The best claiming age is the one that fits your health, your savings, your marriage, and your tolerance for risk. For a meaningful number of retirees, 67 is not a compromise. It is the right answer.
Conclusion
Claiming Social Security at 67 gives you your full retirement benefit with no reductions and no earnings test penalty, which makes it a sound default for many retirees. But the data points in a clear direction for those in average or better health: delaying to 70 produces a 24% higher monthly benefit and pays off if you live past roughly 82 to 83, which most 67-year-olds statistically will. The maximum monthly benefit in 2026 illustrates the stakes plainly, with $4,018 at 67 versus $5,181 at 70.
Your next step is to run your own numbers through the Social Security Administration’s online calculators at ssa.gov, factoring in your actual earnings history, your health, and your other income sources. If you are married, model the spousal and survivor benefit scenarios together rather than in isolation. And if the math is complicated or the stakes feel high, a fee-only financial planner who specializes in retirement income can pay for themselves many times over by helping you time this decision correctly.
Frequently Asked Questions
Is 67 the full retirement age for everyone?
No. Age 67 is the full retirement age only for people born in 1960 or later. If you were born between 1943 and 1954, your FRA was 66. Those born between 1955 and 1959 have an FRA somewhere between 66 and 67, depending on their exact birth year. Check ssa.gov for your specific FRA.
If I claim at 67, can I change my mind and suspend benefits to earn delayed credits?
Yes. You can file at 67, receive a few months of benefits, and then voluntarily suspend your payments to earn the 8% annual delayed retirement credits. Your benefit will be recalculated at 70 or whenever you resume. This strategy works best for people who realize shortly after filing that they do not need the income yet.
Does delaying past 67 increase my spousal benefit?
No. Spousal benefits reach their maximum at full retirement age and do not grow with delayed retirement credits. If you are claiming based on your spouse’s record rather than your own, there is no financial advantage to waiting past 67.
How much of my Social Security is subject to federal income tax?
It depends on your combined income. If your adjusted gross income plus nontaxable interest plus half your Social Security benefit exceeds $25,000 for single filers or $32,000 for joint filers, up to 50% of your benefits may be taxable. Above $34,000 single or $44,000 joint, up to 85% can be taxed.

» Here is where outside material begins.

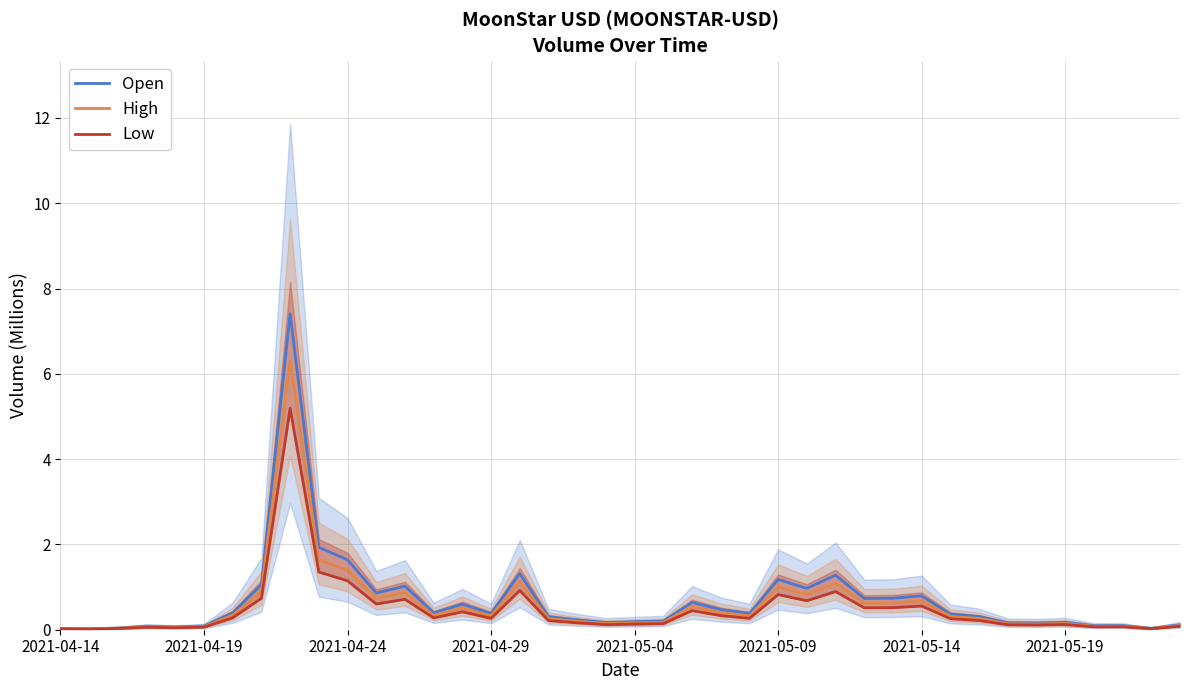

What is the maximum value for High?

6.3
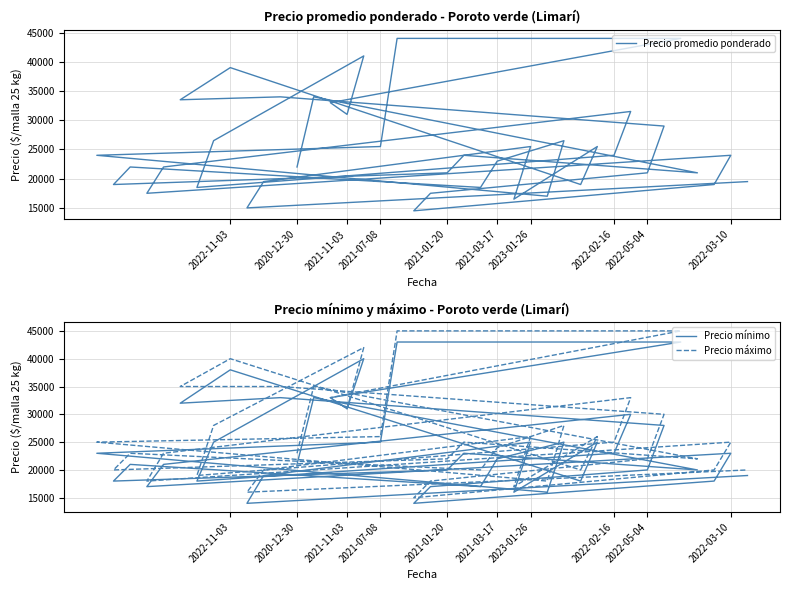

True or false: Precio máximo and Precio mínimo intersect in this chart.

False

What if I claimed early and regret it?
Within the first 12 months of receiving benefits, you can withdraw your application and repay everything you received, then refile later at a higher benefit. After 12 months, you cannot undo your claim, though you can still suspend benefits at FRA to earn delayed credits going forward.
Will Social Security still be solvent when I retire?
The Social Security Trust Fund is projected to be depleted around 2033 to 2035 based on current estimates, at which point incoming payroll taxes would still cover roughly 75 to 80 percent of scheduled benefits. Congress has historically acted to shore up the program before insolvency, but there is no guarantee of the timing or form of any fix. This uncertainty is worth factoring into your planning, though it is not a reason to claim early in a panic.